Dr. Kyle T. Alfriend, professor in the Department of Aerospace Engineering at Texas A&M University, has been selected to receive the 2016 Texas A&M University Association of Former Students Distinguished Achievement Award for research.
Given since 1995, this award recognizes those individuals whose research efforts have been particularly significant and outstanding and are so recognized locally, nationally and internationally. The results of these research efforts should have added substantially to the basic body of knowledge, contributed to the improvement of the quality of life and/or encouraged additional research.

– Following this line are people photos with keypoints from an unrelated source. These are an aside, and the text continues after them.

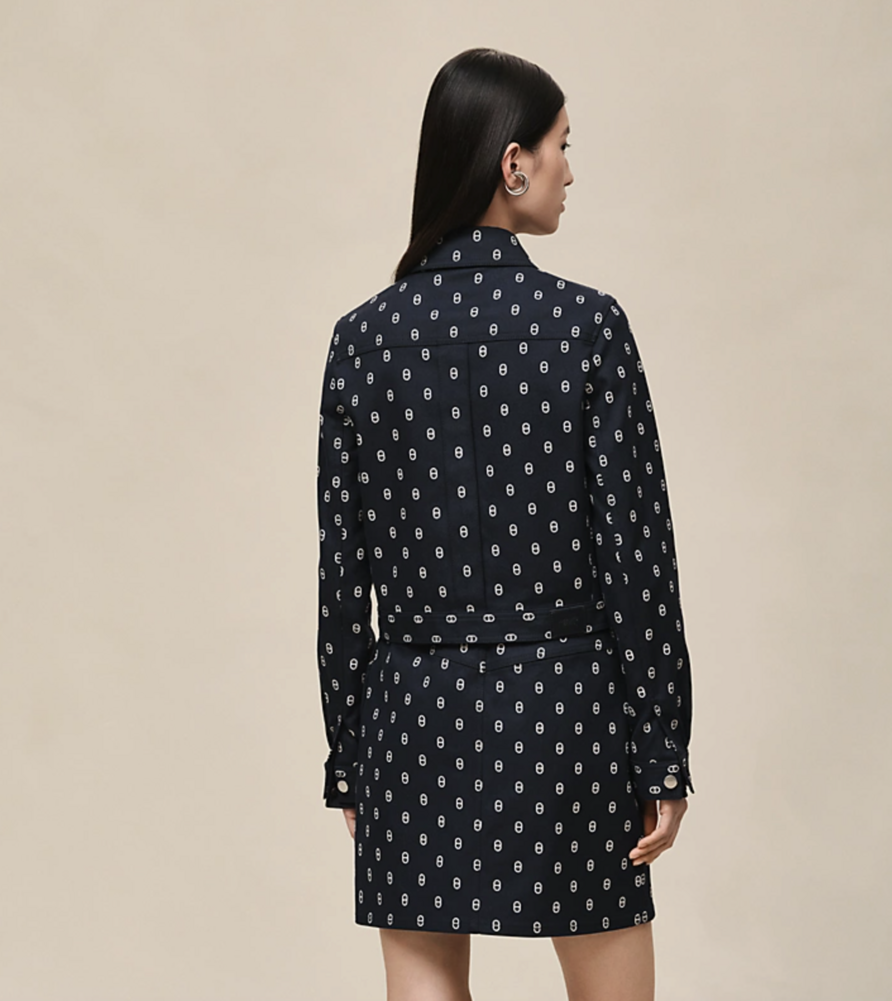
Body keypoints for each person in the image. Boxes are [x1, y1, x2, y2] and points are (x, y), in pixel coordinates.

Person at [315, 47, 695, 1001]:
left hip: (412, 720)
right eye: (563, 145)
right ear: (513, 163)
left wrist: (350, 755)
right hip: (568, 718)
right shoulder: (588, 327)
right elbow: (638, 563)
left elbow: (342, 579)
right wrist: (663, 748)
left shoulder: (362, 341)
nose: (571, 169)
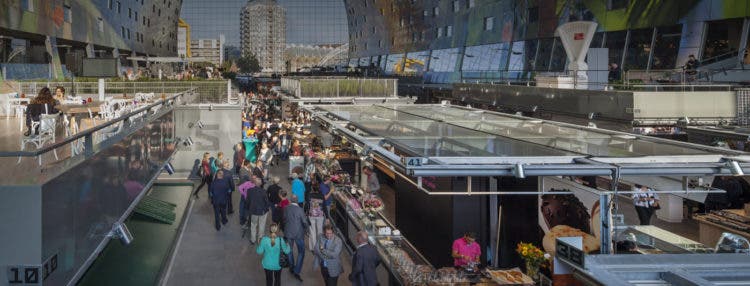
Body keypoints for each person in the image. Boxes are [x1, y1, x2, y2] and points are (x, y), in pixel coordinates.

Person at [283, 194, 309, 281]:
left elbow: (284, 218)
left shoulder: (286, 208)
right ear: (297, 201)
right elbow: (305, 222)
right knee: (301, 252)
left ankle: (291, 266)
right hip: (298, 234)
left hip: (288, 233)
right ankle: (296, 271)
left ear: (290, 200)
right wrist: (307, 230)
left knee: (289, 250)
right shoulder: (300, 210)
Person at [247, 176, 272, 244]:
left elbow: (247, 201)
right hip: (262, 212)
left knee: (253, 225)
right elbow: (267, 202)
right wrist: (267, 209)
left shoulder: (249, 191)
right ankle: (260, 239)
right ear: (261, 184)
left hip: (253, 211)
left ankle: (253, 239)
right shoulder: (264, 191)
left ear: (254, 183)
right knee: (262, 225)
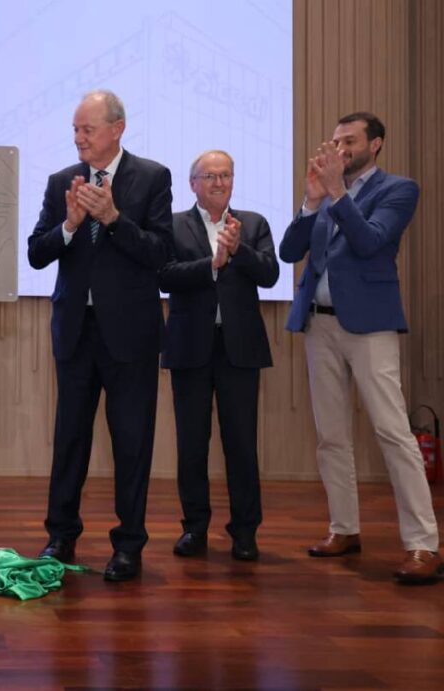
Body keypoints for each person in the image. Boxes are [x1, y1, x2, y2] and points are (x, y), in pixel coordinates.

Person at [279, 111, 441, 584]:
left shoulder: (398, 189)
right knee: (331, 435)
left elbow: (371, 243)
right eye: (335, 141)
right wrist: (311, 202)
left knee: (393, 432)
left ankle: (423, 544)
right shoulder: (327, 192)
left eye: (349, 141)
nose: (340, 149)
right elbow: (290, 252)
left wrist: (336, 193)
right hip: (319, 324)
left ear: (376, 145)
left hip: (369, 327)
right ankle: (344, 528)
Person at [27, 90, 172, 581]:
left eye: (87, 129)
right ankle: (60, 536)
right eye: (75, 129)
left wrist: (113, 219)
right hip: (75, 331)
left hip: (131, 335)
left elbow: (159, 254)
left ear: (117, 128)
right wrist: (69, 226)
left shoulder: (152, 177)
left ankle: (128, 545)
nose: (79, 138)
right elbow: (36, 253)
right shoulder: (60, 182)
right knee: (70, 438)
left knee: (132, 441)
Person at [158, 150, 279, 562]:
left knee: (241, 444)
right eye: (210, 176)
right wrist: (212, 265)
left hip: (239, 348)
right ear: (193, 183)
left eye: (225, 175)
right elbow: (164, 276)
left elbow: (270, 274)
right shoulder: (173, 224)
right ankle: (194, 528)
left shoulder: (253, 224)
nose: (219, 183)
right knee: (192, 444)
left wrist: (238, 250)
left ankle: (245, 532)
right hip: (190, 347)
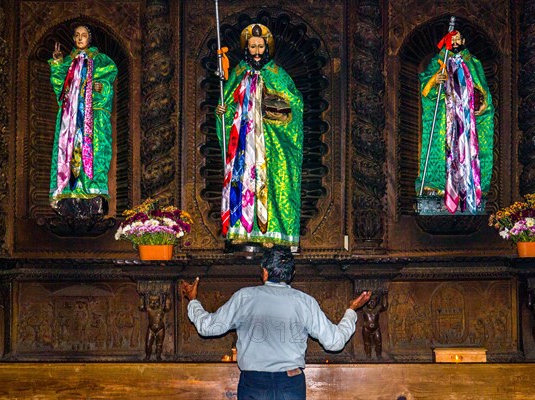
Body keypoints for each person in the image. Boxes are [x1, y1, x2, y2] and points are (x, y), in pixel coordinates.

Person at [180, 246, 371, 400]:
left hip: (253, 382)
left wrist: (193, 300)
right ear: (292, 273)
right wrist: (351, 311)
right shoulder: (304, 302)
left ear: (264, 272)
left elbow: (207, 327)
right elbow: (334, 342)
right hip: (291, 383)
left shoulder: (245, 297)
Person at [215, 24, 303, 247]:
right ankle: (239, 231)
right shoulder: (237, 72)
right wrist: (222, 113)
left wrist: (268, 106)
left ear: (267, 48)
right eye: (252, 46)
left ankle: (269, 234)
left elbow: (295, 105)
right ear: (247, 47)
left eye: (260, 46)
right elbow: (227, 102)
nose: (256, 51)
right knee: (241, 181)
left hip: (269, 141)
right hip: (243, 142)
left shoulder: (276, 74)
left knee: (269, 184)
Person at [416, 30, 494, 214]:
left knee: (467, 151)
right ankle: (437, 189)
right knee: (442, 150)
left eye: (459, 39)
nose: (456, 42)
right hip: (445, 119)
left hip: (467, 123)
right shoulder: (438, 61)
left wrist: (476, 99)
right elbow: (425, 86)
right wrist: (435, 80)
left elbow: (484, 93)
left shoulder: (474, 63)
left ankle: (468, 189)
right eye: (453, 40)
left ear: (464, 40)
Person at [48, 24, 118, 212]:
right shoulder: (67, 62)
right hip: (70, 119)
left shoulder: (102, 61)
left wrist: (99, 88)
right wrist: (57, 64)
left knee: (93, 151)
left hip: (92, 118)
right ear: (73, 38)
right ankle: (70, 192)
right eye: (77, 35)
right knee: (70, 151)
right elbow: (60, 90)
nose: (80, 39)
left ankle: (92, 191)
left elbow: (107, 86)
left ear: (90, 38)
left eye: (84, 35)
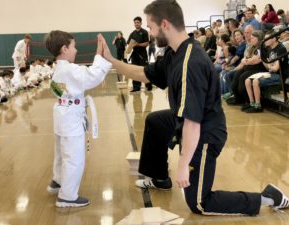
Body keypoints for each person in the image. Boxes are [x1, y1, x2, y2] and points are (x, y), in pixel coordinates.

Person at [100, 0, 289, 216]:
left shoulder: (190, 63)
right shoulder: (175, 52)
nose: (150, 33)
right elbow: (145, 74)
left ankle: (267, 197)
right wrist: (111, 60)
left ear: (165, 24)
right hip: (191, 122)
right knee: (155, 121)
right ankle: (159, 177)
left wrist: (182, 164)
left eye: (151, 27)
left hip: (205, 134)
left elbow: (192, 122)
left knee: (200, 203)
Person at [44, 30, 112, 208]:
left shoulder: (59, 67)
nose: (76, 50)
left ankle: (58, 181)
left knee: (61, 152)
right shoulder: (69, 69)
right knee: (74, 157)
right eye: (74, 47)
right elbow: (92, 77)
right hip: (70, 116)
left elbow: (58, 89)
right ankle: (67, 196)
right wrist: (100, 53)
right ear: (64, 48)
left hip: (62, 113)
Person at [244, 31, 288, 113]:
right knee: (247, 80)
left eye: (267, 39)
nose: (265, 41)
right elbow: (269, 67)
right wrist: (263, 59)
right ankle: (252, 103)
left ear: (274, 39)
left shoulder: (281, 49)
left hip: (280, 75)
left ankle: (258, 106)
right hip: (271, 73)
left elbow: (275, 68)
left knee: (256, 81)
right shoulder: (268, 49)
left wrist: (270, 66)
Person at [127, 16, 152, 92]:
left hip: (142, 55)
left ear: (141, 23)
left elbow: (147, 43)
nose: (136, 24)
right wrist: (130, 47)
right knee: (135, 71)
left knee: (144, 71)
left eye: (138, 22)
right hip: (134, 55)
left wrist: (138, 44)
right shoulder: (132, 33)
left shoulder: (144, 32)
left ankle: (148, 85)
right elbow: (129, 43)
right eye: (135, 22)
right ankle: (136, 87)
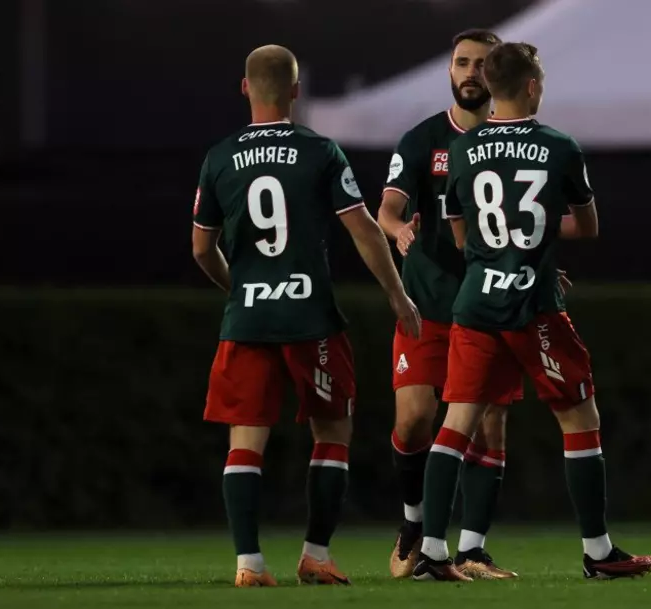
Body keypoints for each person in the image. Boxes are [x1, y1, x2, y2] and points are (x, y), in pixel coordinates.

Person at [410, 42, 651, 582]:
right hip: (532, 304)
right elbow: (587, 226)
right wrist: (536, 238)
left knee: (455, 424)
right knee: (579, 417)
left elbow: (462, 237)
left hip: (476, 303)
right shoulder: (558, 146)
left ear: (490, 86)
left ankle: (431, 552)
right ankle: (598, 552)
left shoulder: (463, 149)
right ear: (531, 86)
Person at [192, 44, 421, 588]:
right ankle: (315, 555)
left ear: (245, 88)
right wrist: (397, 295)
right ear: (296, 90)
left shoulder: (219, 157)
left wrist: (240, 289)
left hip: (248, 319)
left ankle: (249, 565)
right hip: (311, 318)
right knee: (333, 431)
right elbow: (364, 229)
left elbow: (201, 248)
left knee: (245, 442)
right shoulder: (320, 152)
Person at [377, 28, 525, 580]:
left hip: (490, 304)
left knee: (491, 427)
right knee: (416, 418)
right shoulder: (422, 139)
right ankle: (414, 522)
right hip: (428, 305)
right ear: (450, 70)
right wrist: (398, 230)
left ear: (496, 73)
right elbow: (388, 208)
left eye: (481, 63)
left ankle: (472, 550)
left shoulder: (515, 143)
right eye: (462, 62)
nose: (470, 72)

For more than 40 years, Alfriend has been making key contributions to the understanding of the flight mechanics and control of space vehicles. His career includes an unusually rich mix of experience in academia, industry and government. His innovations appear prominently in subjects as diverse as analytical celestial mechanics; satellite formation flying; attitude dynamics and control; surveillance of space; probabilistic problems in astrodynamics including probability-of-collision formulations used by NASA to ensure safety of manned space flight; and application of space systems to intelligence, surveillance and reconnaissance. It is remarkable that papers from every phase of his career continue to be cited regularly at conferences and in journals.
In addition to his academic and industrial posts, Alfriend has served as editor-in-chief of the Journal of Guidance, Control and Dynamics, as editor-in-chief of the Journal of the Astronautical Sciences and as associate editor of the International Journal of Celestial Mechanics and Dynamical Astronomy. His many high honors include election to the National Academy of Engineering, election to the International Academy of Astronautics and citation with the Navy Meritorious Civilian Service Award. He is an Honorary Fellow of the AIAA and a Fellow the AAS and has received both the Mechanics and Control of Flight Award and the Dirk Brouwer Award from these societies. In 2005, he received the AAAS International Scientific Cooperation Award for his decade-long efforts to organize the US/Russian Space Surveillance Workshop series. He continues today as one of the two principal American organizers of this unique contribution to international understanding.